* **Task goal**
Only the text of the records below belongs in the answer, copied exactly, with pictures omitted.

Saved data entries
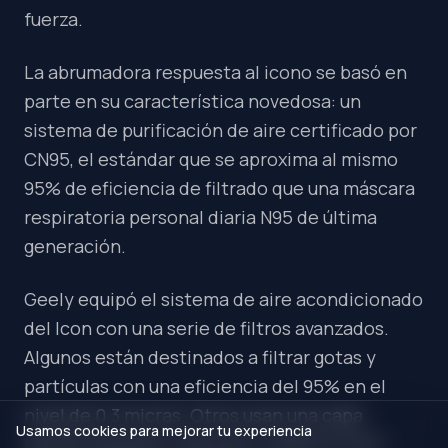
fuerza.
La abrumadora respuesta al icono se basó en
parte en su característica novedosa: un
sistema de purificación de aire certificado por
CN95, el estándar que se aproxima al mismo
95% de eficiencia de filtrado que una máscara
respiratoria personal diaria N95 de última
generación.
Geely equipó el sistema de aire acondicionado
del Icon con una serie de filtros avanzados.
Algunos están destinados a filtrar gotas y
partículas con una eficiencia del 95% en el
nivel de 0.3 micras. Otros usan una capa
Usamos cookies para mejorar tu experiencia
bactericida para "inactivar y matar el virus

* **Result of the task**
fuerza.
La abrumadora respuesta al icono se basó en
parte en su característica novedosa: un
sistema de purificación de aire certificado por
CN95, el estándar que se aproxima al mismo
95% de eficiencia de filtrado que una máscara
respiratoria personal diaria N95 de última
generación.
Geely equipó el sistema de aire acondicionado
del Icon con una serie de filtros avanzados.
Algunos están destinados a filtrar gotas y
partículas con una eficiencia del 95% en el
nivel de 0.3 micras. Otros usan una capa
Usamos cookies para mejorar tu experiencia
bactericida para "inactivar y matar el virus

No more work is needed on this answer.